The bomb was found on a Boeing 767, which left East Midlands Airport, about 100 miles north of London, basically on time, arriving in Philadelphia at 7:01 a.m.

At 5:30 that morning, Flight 232 was actually about 160 miles northwest of Quebec City, on its way into Upper New York State, before flying through Eastern Pennsylvania and looping through South Jersey toward Philadelphia International Airport.

The daily flight, however, can arrive more a half-hour earlier, and often takes a more eastern path, coming down the Atlantic Coast, greatly extending the potential danger zone.

The earliest landing in Philadelphia in the past few months was 6:06 a.m. on Sept. 1. At 5:30 a.m. that day, the plane was roughly over Plymouth, Mass., according to FlightAware.

The plane seems not to have been one of the two UPS cargo planes whose search at Philadelphia International Airport that morning brought national attention to fears of a wider terror plot. The planes detained here were a Boeing 767 from Paris and an MD-11 from Cologne, Germany, according to UPS, Bloomberg reported.
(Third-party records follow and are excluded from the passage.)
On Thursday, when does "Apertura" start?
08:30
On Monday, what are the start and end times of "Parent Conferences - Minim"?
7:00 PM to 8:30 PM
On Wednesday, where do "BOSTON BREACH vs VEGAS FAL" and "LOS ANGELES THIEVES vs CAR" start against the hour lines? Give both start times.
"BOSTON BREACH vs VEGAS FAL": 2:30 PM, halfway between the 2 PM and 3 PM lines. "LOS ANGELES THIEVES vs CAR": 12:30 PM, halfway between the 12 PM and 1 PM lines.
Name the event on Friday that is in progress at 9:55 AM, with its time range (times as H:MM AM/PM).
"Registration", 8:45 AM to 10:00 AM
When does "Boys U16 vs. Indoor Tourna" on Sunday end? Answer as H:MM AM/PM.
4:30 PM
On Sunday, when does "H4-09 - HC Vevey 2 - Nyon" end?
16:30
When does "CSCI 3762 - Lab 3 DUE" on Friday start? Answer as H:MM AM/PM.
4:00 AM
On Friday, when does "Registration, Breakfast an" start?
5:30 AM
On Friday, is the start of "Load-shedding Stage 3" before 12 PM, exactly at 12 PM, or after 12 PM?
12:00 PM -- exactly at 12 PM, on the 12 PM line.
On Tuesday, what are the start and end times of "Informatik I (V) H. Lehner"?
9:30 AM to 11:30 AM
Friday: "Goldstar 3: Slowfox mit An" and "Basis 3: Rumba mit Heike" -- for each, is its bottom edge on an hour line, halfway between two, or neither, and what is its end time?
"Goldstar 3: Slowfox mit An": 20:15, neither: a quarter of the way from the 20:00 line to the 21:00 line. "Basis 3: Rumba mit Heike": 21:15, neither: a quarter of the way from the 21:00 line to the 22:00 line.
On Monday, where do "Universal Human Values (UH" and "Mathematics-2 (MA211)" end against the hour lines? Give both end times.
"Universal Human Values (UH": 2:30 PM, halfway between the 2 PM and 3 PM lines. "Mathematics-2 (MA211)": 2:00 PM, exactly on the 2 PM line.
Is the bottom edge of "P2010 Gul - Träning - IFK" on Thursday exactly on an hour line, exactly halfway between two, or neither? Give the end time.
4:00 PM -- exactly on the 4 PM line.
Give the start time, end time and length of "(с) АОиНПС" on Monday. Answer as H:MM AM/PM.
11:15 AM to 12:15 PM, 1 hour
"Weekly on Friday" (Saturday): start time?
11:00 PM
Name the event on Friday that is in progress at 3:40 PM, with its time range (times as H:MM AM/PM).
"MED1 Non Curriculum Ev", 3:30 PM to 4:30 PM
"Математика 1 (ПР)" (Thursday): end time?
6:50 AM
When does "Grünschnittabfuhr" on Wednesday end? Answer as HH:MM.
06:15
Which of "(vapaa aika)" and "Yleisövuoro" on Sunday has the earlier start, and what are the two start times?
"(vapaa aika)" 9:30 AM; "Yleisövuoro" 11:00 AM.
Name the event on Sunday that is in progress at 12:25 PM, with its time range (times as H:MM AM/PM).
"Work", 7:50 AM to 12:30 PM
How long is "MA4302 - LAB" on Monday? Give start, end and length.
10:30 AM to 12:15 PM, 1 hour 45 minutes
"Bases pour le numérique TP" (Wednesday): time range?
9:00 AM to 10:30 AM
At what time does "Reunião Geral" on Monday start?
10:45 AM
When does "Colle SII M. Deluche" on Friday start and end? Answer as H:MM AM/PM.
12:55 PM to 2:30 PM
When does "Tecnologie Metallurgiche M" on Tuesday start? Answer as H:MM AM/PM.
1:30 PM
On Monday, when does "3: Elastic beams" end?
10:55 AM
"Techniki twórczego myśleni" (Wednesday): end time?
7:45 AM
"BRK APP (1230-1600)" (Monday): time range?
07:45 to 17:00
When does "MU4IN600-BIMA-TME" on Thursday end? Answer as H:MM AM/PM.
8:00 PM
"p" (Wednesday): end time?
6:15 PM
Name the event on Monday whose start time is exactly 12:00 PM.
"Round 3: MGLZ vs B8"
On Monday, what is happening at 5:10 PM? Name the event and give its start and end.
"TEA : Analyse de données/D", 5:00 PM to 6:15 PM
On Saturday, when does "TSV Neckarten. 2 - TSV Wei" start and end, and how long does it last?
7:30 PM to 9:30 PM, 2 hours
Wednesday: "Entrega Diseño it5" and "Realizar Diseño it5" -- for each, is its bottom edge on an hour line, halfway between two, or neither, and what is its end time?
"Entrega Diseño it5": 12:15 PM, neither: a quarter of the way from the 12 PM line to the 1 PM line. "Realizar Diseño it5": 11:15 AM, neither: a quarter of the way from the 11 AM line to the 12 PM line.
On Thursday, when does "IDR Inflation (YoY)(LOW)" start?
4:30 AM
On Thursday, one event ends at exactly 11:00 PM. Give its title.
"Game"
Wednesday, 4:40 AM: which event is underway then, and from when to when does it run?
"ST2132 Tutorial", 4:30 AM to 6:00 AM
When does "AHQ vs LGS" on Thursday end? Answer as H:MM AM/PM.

A 767 from Midlands was also searched in Newark, N.J., as officials tried to determine if others flights carried dangerous packages.

No explosives were found on those three planes.

The British nearly missed the bomb. It fooled dogs, sophisticated screening equipment and even a police inspection of the printer itself - and the plane was cleared for takeoff to Philadelphia, according to reports.

Then British authorities learned of the discovery of a similar device, in a FedEx shipment from Yemen on a passenger plane in Dubai. Both packages were addressed to synagogues in Chicago. This time, the search was successful.

But soon the British mistakenly announced that the device was harmless, prompting speculation it was dummy meant to probe cargo-plane security.

The next day, the announcement came that the device could have blown up the plane.

The bomb used an odorless, colorless plastic explosive material called pentaerythritol tetranitrate or PETN, and a cell-phone circuit board, apparently functioning as a timer to spark a syringe of volatile powder to make the cartridge blow.

Authorities now believe that previous suspicious shipments headed for Chicago may have been test runs for these two bombs.

On Monday, the U.S. government announced that toner cartridges were banned from passenger flights.